# GUI for creating users on Samba DC



## Deleted member 67440 (Jun 3, 2022)

This is probably an outdated question, but there is some kind of package already made to get a web GUI (on PHP possibly) to manipulate the LDAP users' of a FreeBSD-Samba DC?

Nothing complex, just create groups, create users, change passwords, associate users with groups

Something similar to GOsa or LAM or LDAP Service Desk, which installs with the least possible effort on BSD (aka: the less commands, the better, please WITHOUT a multi-page-HOWTO)

I would like to help a not very experienced user to replace his pre-packaged Linux "all-in-one-fake-Windows-Server" distribution with BSD: I always use the command line on BSD, and this is not exactly the case for recommending this route.

On the other hand the softwares I normally use on Linux ... are for Linux (of course I could port them, but I don't like reinventing the wheel).

Short version: something like that https://self-service-password.readthedocs.io/en/latest/index.html

Thanks to all the suggestions


----------



## SirDice (Jun 3, 2022)

You should be able to use the Microsoft AD UC to create/manage users.
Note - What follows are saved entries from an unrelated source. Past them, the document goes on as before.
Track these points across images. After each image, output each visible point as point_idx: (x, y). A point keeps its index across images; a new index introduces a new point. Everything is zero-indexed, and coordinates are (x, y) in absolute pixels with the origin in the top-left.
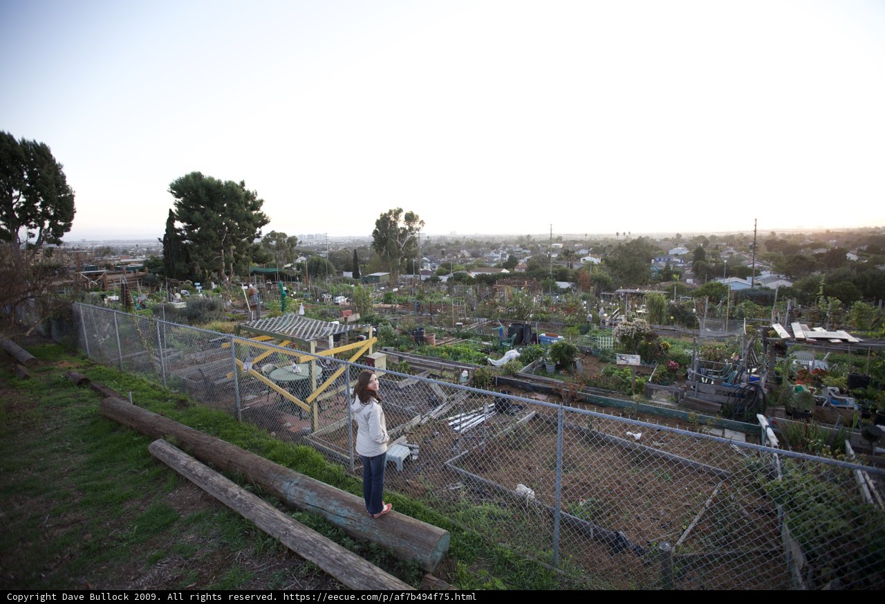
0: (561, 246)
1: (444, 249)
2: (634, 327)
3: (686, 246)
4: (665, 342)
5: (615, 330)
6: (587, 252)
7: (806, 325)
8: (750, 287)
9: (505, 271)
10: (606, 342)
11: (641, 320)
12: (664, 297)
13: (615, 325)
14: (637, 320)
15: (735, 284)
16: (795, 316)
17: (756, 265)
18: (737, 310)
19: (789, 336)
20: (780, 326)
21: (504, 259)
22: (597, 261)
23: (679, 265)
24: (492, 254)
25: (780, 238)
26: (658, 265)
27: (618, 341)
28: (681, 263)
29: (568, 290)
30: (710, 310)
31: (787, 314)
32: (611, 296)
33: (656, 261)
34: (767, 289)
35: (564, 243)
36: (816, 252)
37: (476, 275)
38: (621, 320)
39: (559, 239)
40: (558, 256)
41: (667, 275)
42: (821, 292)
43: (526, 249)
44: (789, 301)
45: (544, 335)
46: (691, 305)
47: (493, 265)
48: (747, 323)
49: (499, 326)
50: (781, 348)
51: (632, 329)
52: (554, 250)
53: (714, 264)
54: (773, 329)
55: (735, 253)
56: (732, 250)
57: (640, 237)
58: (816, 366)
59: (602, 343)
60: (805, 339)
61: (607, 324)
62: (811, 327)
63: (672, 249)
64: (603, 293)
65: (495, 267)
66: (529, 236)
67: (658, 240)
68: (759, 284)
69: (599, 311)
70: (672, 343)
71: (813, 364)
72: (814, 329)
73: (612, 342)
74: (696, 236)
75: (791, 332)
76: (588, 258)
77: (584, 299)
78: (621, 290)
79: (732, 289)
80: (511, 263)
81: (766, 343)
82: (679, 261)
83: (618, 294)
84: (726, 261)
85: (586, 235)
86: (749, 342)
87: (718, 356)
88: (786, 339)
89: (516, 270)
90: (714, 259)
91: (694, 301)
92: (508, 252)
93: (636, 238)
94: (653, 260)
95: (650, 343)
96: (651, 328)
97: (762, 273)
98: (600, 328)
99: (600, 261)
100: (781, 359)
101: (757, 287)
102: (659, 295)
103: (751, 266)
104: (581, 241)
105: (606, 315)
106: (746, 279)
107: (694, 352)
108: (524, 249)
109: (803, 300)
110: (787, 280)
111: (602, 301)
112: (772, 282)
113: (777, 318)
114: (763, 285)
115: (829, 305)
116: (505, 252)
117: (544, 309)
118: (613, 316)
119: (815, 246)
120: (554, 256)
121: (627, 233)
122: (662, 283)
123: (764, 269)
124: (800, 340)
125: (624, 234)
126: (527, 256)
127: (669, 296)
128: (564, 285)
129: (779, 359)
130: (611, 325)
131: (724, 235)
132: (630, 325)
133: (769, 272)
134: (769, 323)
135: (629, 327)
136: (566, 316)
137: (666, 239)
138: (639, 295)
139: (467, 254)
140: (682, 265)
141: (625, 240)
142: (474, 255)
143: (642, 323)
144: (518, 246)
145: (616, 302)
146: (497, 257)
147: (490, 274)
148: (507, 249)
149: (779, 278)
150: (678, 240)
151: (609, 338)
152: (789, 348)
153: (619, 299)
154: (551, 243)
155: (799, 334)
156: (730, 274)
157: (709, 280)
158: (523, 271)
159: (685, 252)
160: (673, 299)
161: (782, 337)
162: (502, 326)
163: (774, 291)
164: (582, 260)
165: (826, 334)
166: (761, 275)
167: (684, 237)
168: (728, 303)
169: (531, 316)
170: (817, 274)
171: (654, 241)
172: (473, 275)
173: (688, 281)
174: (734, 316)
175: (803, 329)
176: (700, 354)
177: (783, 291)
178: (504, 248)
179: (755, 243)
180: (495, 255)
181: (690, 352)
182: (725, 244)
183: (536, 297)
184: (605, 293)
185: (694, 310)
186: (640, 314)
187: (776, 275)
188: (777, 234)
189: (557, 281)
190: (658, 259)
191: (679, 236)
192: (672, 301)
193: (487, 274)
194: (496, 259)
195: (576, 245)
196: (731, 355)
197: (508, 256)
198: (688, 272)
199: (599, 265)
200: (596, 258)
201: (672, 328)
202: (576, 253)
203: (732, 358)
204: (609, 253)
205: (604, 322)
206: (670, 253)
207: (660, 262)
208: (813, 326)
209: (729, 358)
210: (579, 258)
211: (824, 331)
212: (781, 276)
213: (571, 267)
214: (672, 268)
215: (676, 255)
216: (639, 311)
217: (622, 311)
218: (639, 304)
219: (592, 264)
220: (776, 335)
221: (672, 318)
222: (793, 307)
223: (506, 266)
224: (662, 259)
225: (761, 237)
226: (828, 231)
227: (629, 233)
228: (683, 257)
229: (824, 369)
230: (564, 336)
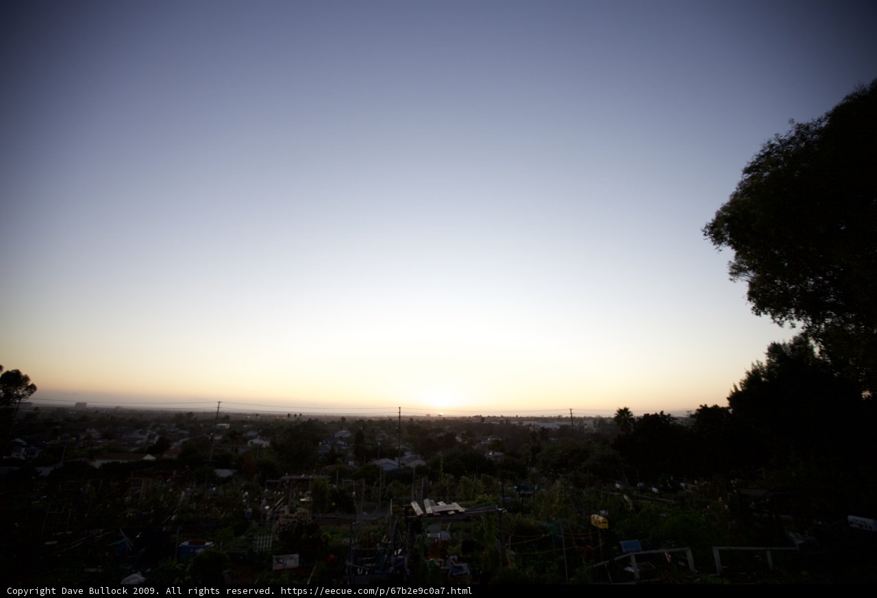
0: (227, 426)
1: (58, 427)
2: (296, 520)
3: (351, 430)
4: (325, 533)
5: (276, 525)
6: (256, 434)
7: (433, 501)
8: (396, 467)
9: (149, 457)
10: (264, 542)
11: (303, 510)
12: (328, 481)
13: (277, 518)
14: (299, 511)
15: (387, 464)
16: (427, 493)
17: (401, 447)
18: (387, 491)
19: (422, 513)
20: (417, 504)
21: (151, 441)
22: (266, 444)
23: (343, 448)
24: (136, 434)
25: (416, 423)
26: (324, 448)
27: (277, 539)
28: (344, 446)
29: (229, 479)
30: (366, 492)
31: (422, 491)
32: (276, 483)
33: (323, 444)
34: (409, 468)
35: (232, 423)
36: (439, 435)
37: (103, 465)
38: (283, 512)
39: (226, 418)
40: (223, 438)
41: (332, 458)
42: (442, 470)
43: (184, 429)
44: (423, 478)
45: (186, 543)
46: (351, 489)
47: (133, 450)
48: (393, 504)
49: (122, 538)
50: (417, 524)
51: (294, 522)
52: (219, 431)
53: (370, 447)
54: (411, 507)
55: (387, 436)
56: (384, 433)
57: (310, 419)
58: (443, 539)
59: (259, 544)
60: (432, 514)
61: (268, 518)
62: (436, 502)
63: (337, 432)
64: (268, 481)
65: (135, 452)
66: (190, 414)
67: (326, 423)
68: (404, 464)
69: (260, 503)
70: (332, 533)
71: (441, 535)
72: (439, 503)
73: (271, 541)
74: (358, 419)
75: (423, 508)
76: (256, 441)
77: (246, 489)
78: (287, 477)
79: (385, 469)
80: (160, 447)
81: (407, 521)
82: (343, 443)
83: (284, 481)
84: (379, 444)
85: (257, 415)
86: (396, 522)
87: (372, 542)
88: (421, 516)
89: (165, 456)
90: (371, 442)
91: (354, 484)
92: (159, 433)
93: (306, 420)
94: (320, 443)
95: (311, 537)
96: (313, 518)
97: (406, 453)
98: (260, 525)
99: (268, 444)
100: (420, 535)
101: (402, 467)
102: (323, 480)
103: (397, 448)
104: (251, 422)
105: (267, 507)
106: (394, 460)
107: (351, 541)
108: (181, 429)
109: (434, 477)
110: (422, 459)
111: (266, 490)
112: (413, 461)
113: (415, 496)
114: (407, 465)
115: (446, 480)
116: (154, 433)
117: (194, 506)
118: (275, 508)
119: (439, 430)
120: (218, 438)
121: (298, 414)
122: (328, 467)
123: (406, 450)
124: (430, 515)
125: (295, 415)
126: (184, 438)
127: (332, 481)
128: (224, 473)
129: (418, 536)
130: (272, 519)
131: (378, 419)
132: (291, 518)
133: (410, 453)
134: (410, 503)
135: (291, 520)
136: (222, 513)
137: (333, 422)
138: (303, 480)
139: (95, 433)
140: (345, 448)
141: (296, 422)
142: (106, 436)
143: (303, 514)
144: (174, 425)
145: (281, 491)
146: (142, 438)
147: (126, 461)
148: (158, 429)
149: (416, 458)
150: (342, 423)
151: (268, 537)
152: (424, 524)
153: (283, 486)
154: (216, 423)
155: (429, 510)
156: (382, 456)
157: (367, 462)
158: (175, 457)
159: (348, 435)
160: (335, 484)
161: (418, 514)
162: (126, 539)
163: (412, 469)
164: (249, 443)
165: (446, 507)
166: (405, 455)
167: (347, 420)
168: (380, 483)
169: (173, 518)
170: (440, 453)
171: (322, 423)
172: (97, 464)
173: (351, 463)
174: (385, 496)
175: (432, 505)
176: (357, 541)
177: (420, 470)
178: (154, 428)
179: (400, 428)
180: (139, 436)
181: (346, 541)
182: (379, 428)
183: (186, 491)
184: (271, 481)
185: (354, 493)
186: (304, 502)
187: (414, 456)
188: (414, 420)
189: (217, 468)
190: (324, 442)
191: (343, 419)
192: (335, 486)
193: (121, 462)
194: (139, 442)
195: (245, 426)
196: (382, 538)
197: (157, 438)
198: (350, 454)
199: (267, 447)
200: (265, 441)
201: (333, 516)
202: (244, 435)
203: (383, 541)
204: (278, 435)
205: (265, 517)
206: (336, 436)
207: (327, 445)
208: (439, 500)
209: (380, 542)
210: (246, 440)
211: (444, 504)
212: (418, 456)
213: (236, 451)
214: (336, 451)
215: (341, 438)
216: (302, 500)
217: (286, 501)
218: (304, 491)
219: (259, 447)
220: (414, 513)
221: (334, 504)
222: (426, 484)
223: (151, 451)
224: (329, 442)
225: (404, 422)
226: (444, 418)
227: (301, 415)
228: (347, 440)
229: (447, 539)
230: (214, 542)
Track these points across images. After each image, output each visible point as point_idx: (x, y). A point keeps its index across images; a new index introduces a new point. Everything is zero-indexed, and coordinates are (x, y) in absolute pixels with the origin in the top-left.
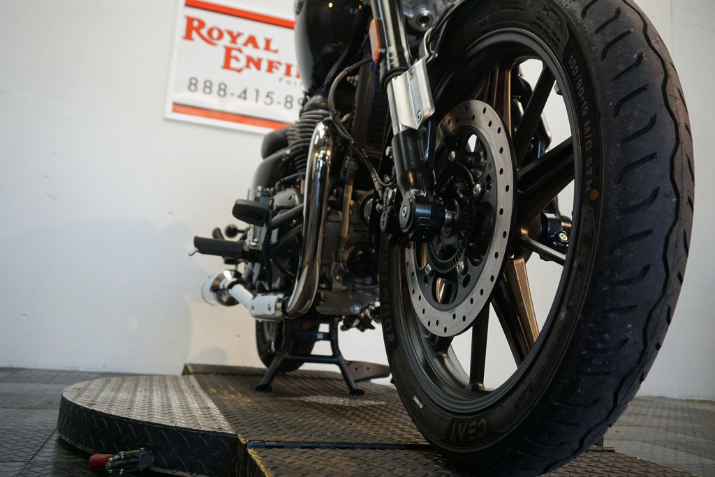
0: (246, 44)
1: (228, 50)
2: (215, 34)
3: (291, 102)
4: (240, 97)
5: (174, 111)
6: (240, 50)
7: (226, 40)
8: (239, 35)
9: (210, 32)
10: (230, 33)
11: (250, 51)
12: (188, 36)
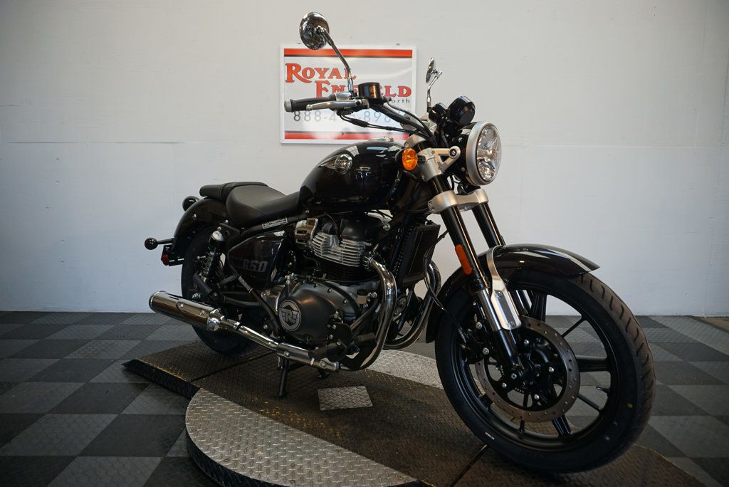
0: (331, 77)
1: (319, 84)
2: (308, 74)
3: (368, 116)
4: (331, 119)
5: (286, 138)
6: (328, 83)
7: (317, 77)
8: (326, 70)
9: (304, 72)
10: (319, 70)
11: (334, 81)
12: (290, 80)
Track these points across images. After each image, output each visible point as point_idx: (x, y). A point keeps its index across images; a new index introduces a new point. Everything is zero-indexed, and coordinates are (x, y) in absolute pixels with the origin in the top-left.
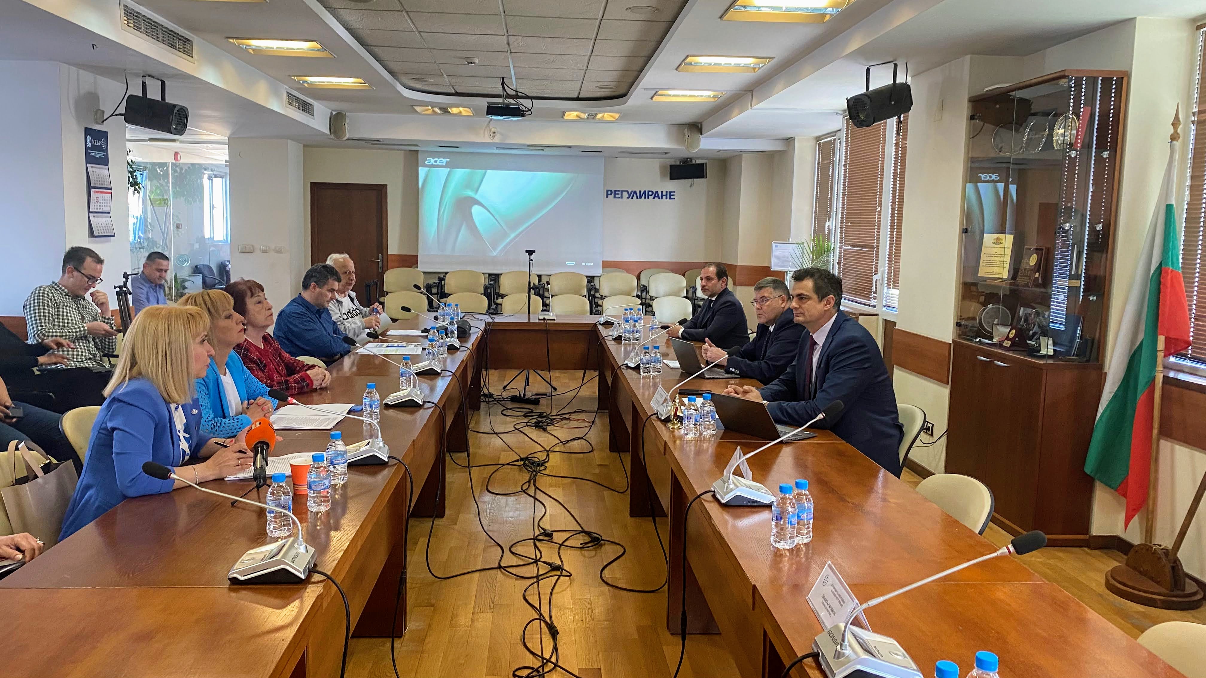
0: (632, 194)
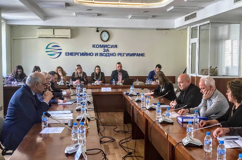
0: (128, 55)
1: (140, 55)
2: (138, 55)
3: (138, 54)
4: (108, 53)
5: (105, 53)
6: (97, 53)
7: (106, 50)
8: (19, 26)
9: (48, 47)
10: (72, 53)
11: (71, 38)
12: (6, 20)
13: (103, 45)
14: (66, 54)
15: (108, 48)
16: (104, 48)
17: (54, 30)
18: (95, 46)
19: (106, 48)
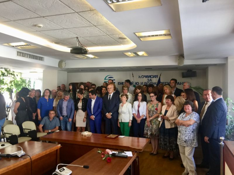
1: (181, 83)
2: (179, 84)
3: (178, 82)
4: (152, 82)
5: (149, 82)
6: (143, 83)
7: (149, 80)
9: (106, 79)
10: (123, 82)
13: (147, 76)
14: (118, 83)
15: (151, 78)
16: (148, 78)
18: (141, 77)
19: (149, 78)
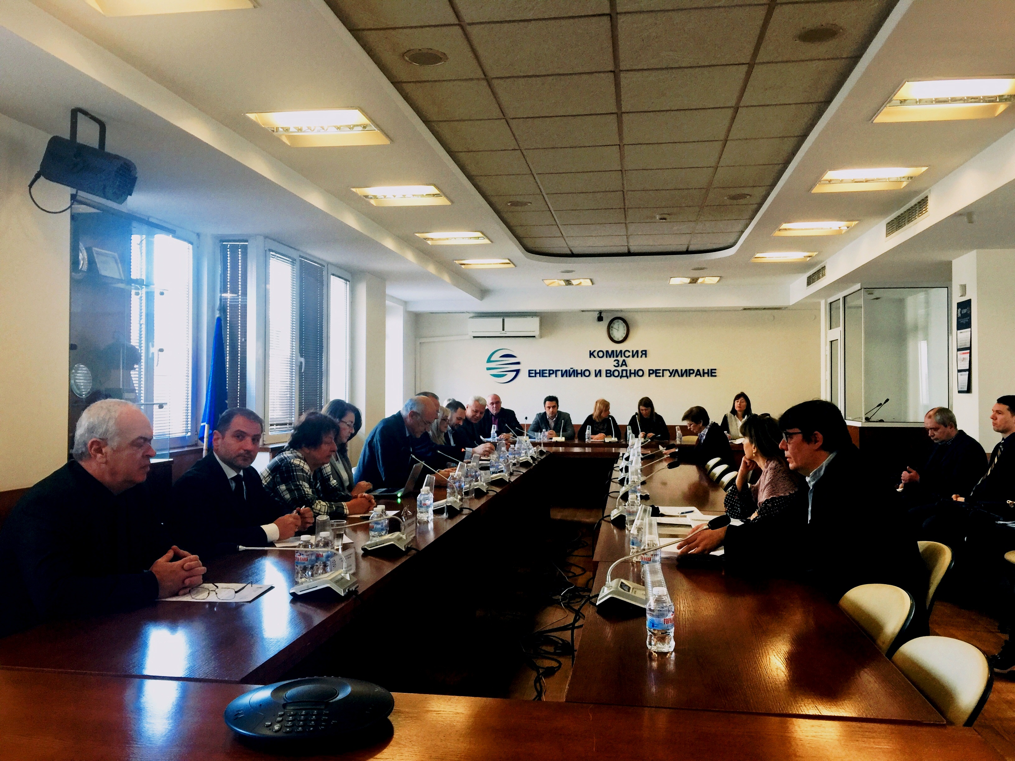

AD isn't just LDAP. It's Kerberos with an LDAP backend. "Simple" LDAP management tools won't create the Kerberos/AD specific entries.


----------



## Deleted member 67440 (Jun 4, 2022)

Well, in fact I am thinking more on a samba-tools wrapper, just like Cockpit, but it is a Fedora project

I'm almost thinking of writing one myself, but I was hoping for something already packaged on BSD


----------